Did this happen in America?
Started: Monday, December 15, 2003 21:48
Finished: Monday, December 15, 2003 22:03
Salon is running an article about what happened last month in Miami. Though I heard a lot of news reports leading up to the protests, this is actually the first I had heard about the violence that happened there.
Several hundred policemen, armed with the latest crowd-control weaponry, were arrayed against a sparse lot of scraggly kids on the broad boulevard. Instead of batons, the police carried wooden sticks the length of baseball bats, and as they marched forward, they swung them at whoever couldn't get out of the way in time. Video taken at the scene shows a boy in shorts being knocked down, and when his friends try to pick him up, they're beaten back with the wooden sticks.
At one point, a young man kneels down a few feet in front of the phalanx, his hands in prayer position. Five or six police charge him with their shields, then shoot rubber bullets at him as he runs away.
That, says Crespo, is what was most unusual: the police firing on people as they retreated.
Democracy Now did cover it though. (Not surprising, given that according to the Salon article, the Democracy Now producer was not only arrested, but was also sexually harased by police, despite showing her credentials as a journalist.)
What was the "real" news media obsessing over when it was happening? That's already been summed up elsewhere.
by bouncing (2003-12-17 02:02)
It's easy to say the entire Miami PD should be fired. The problem is, who would they hire to replace them? Even in the suburbs where the pay his higher and the stress is lower, there job is basically enforce crackheaded laws.
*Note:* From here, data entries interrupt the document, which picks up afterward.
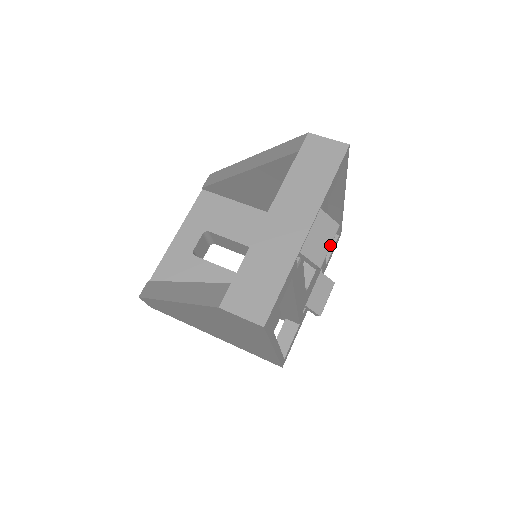
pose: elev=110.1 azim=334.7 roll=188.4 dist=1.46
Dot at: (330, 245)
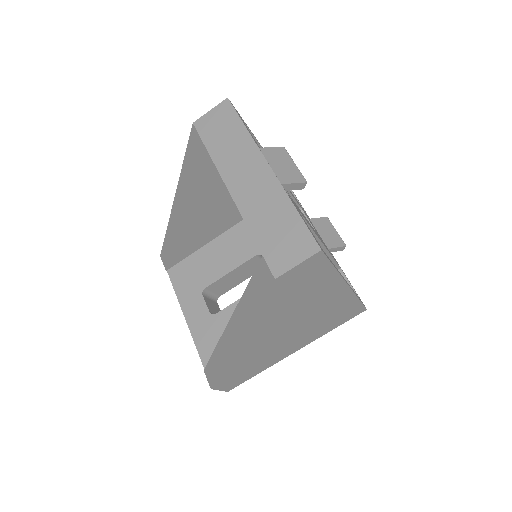
Dot at: (294, 164)
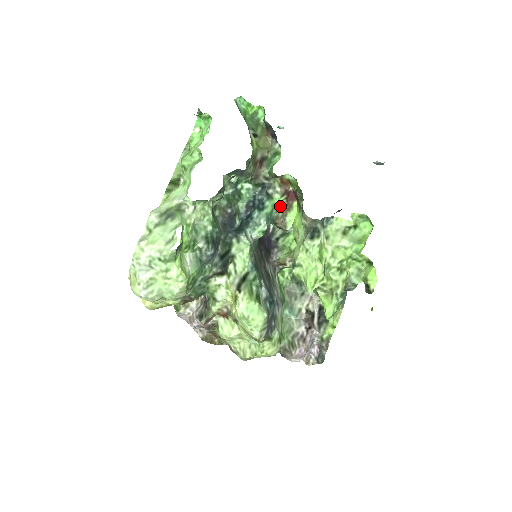
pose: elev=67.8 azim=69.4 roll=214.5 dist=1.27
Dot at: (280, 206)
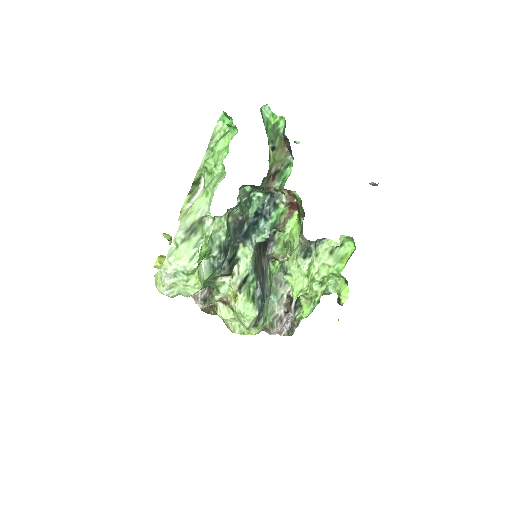
Dot at: (283, 214)
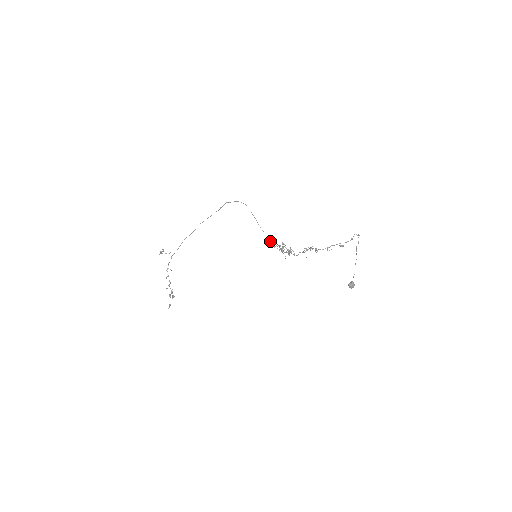
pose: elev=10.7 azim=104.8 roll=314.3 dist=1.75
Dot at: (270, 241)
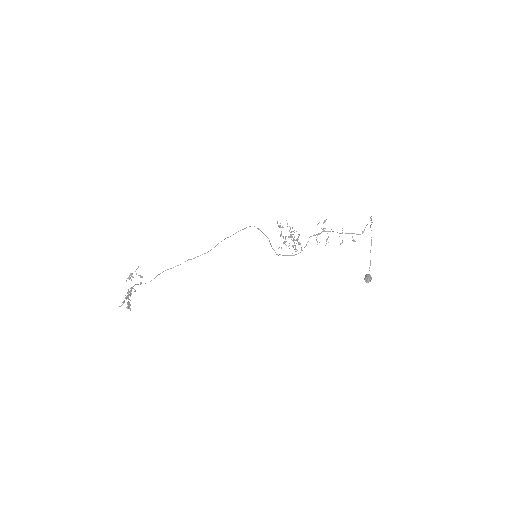
Dot at: (273, 249)
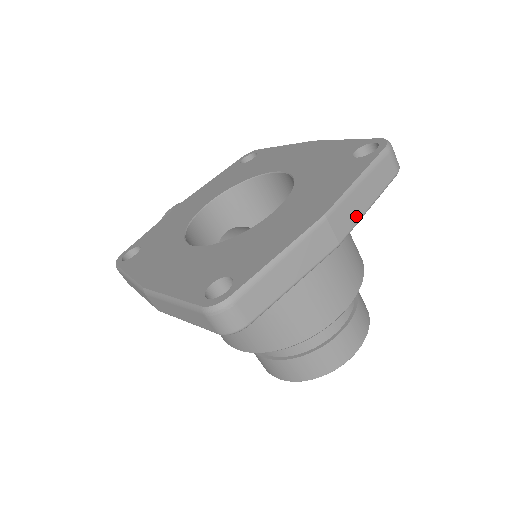
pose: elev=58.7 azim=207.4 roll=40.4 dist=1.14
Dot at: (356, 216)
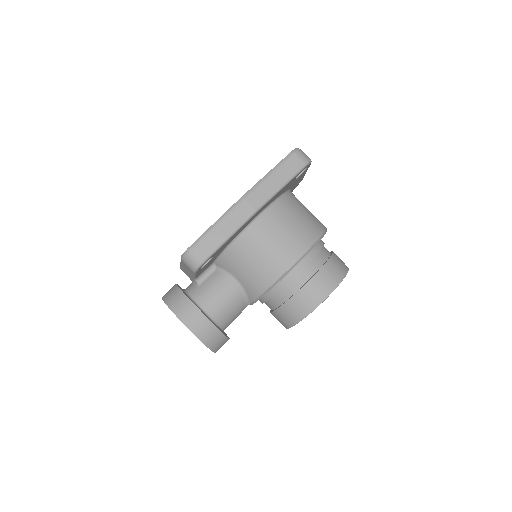
Dot at: occluded
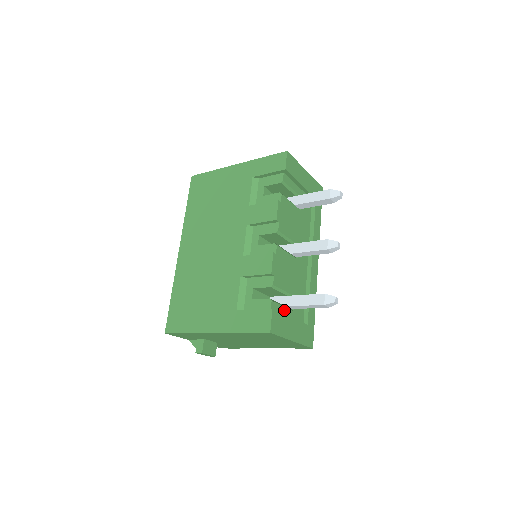
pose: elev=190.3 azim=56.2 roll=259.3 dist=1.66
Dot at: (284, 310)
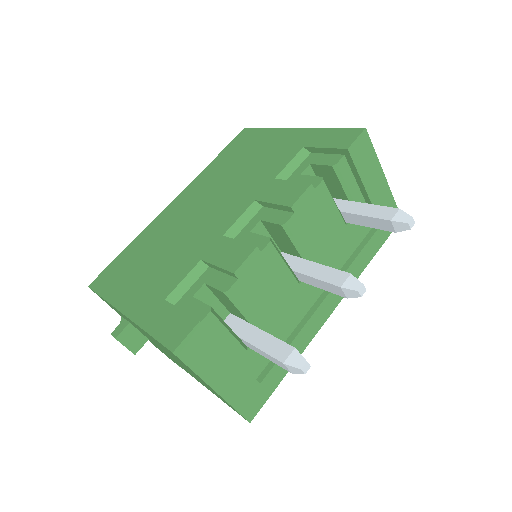
Dot at: (229, 338)
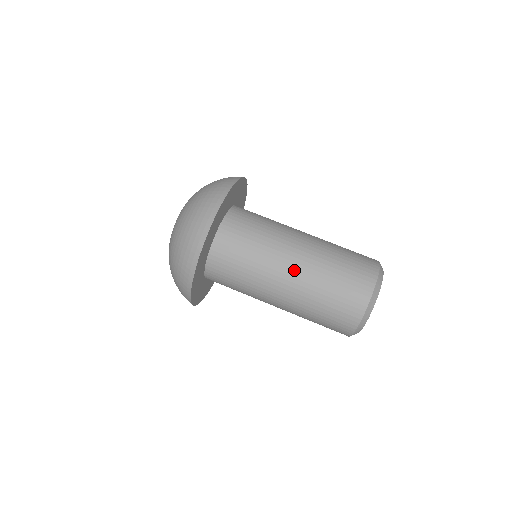
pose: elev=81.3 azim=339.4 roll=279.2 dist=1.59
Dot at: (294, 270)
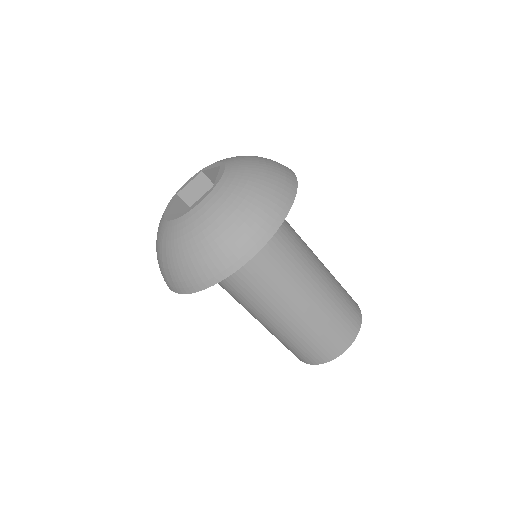
Dot at: (318, 281)
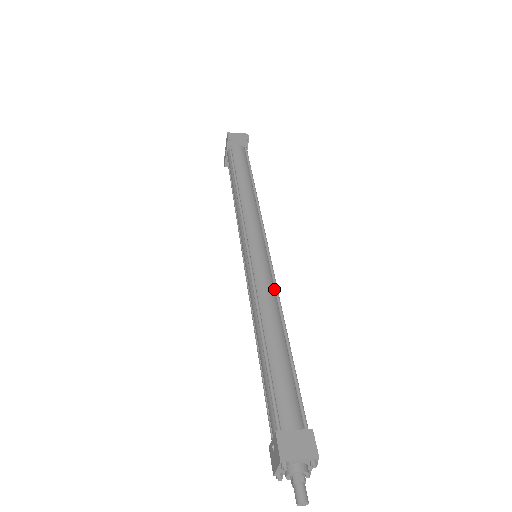
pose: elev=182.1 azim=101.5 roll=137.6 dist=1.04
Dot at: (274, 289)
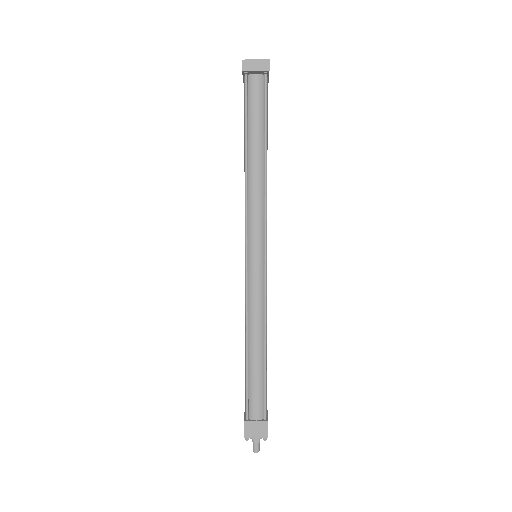
Dot at: (263, 305)
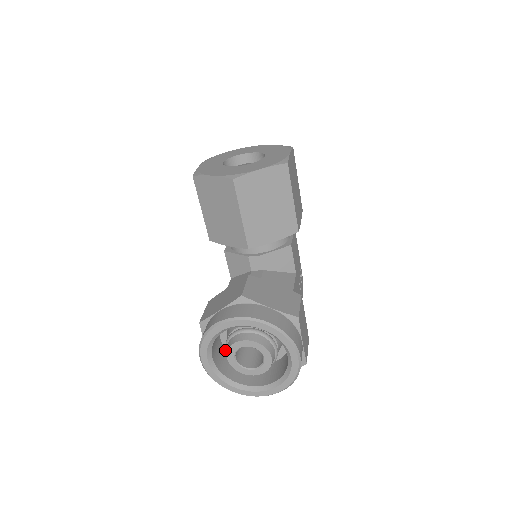
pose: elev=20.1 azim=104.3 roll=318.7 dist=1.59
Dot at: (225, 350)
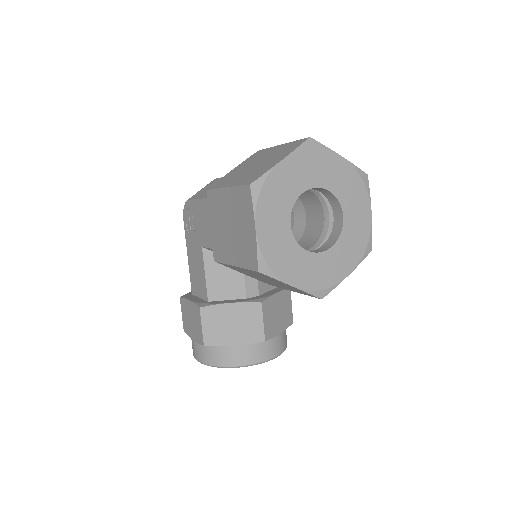
Dot at: occluded
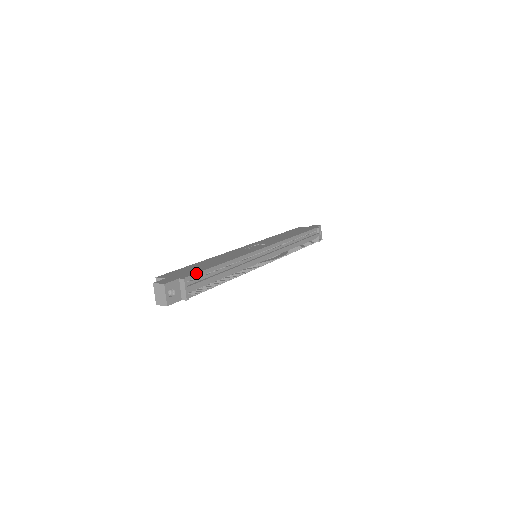
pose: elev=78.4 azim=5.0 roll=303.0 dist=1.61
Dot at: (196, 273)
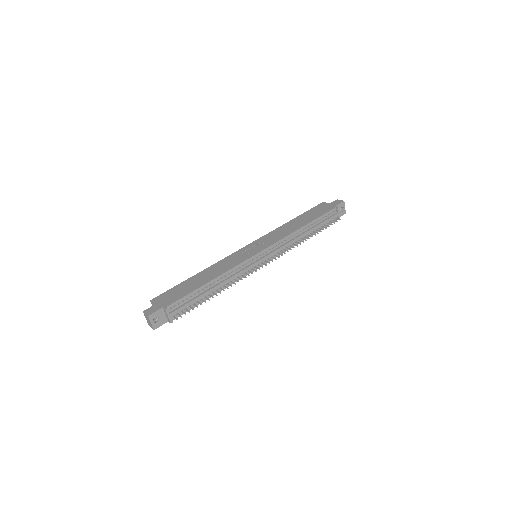
Dot at: (179, 299)
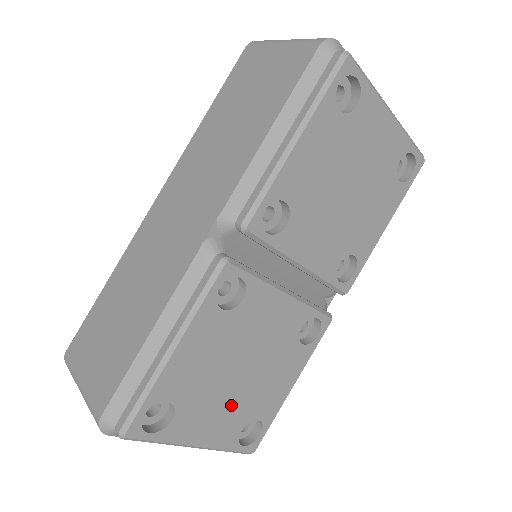
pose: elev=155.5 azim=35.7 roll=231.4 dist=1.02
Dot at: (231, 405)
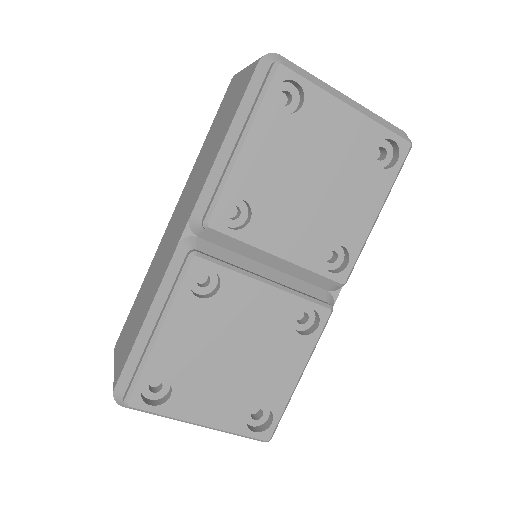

Something like 10% of the population is behind bars on drug related charges, which means that 10% of the population is behind bars on charges that are purely for the profit of large corporations.
Even if most cops are good and conduct themselves, well, cops *NEVER* report their peers on their illegal activits. So to me, almost every cop must be at least guilty of obstruction of justice. In America, the point of police is pretty much to keep the rich getting richer and the poor getting poorer -- in light of their "crack down" on the pro-Democracy/pro-Union (the two are identical) protesters in Miami, it seems that the police exist for little more than enforcing the status-quo.
Maybe I'm over-reacting, but I think there are very few good apples, and 90% of the cops are bad apples. Even if only 10% are abusive, it's the 90% who hold the thin blue line.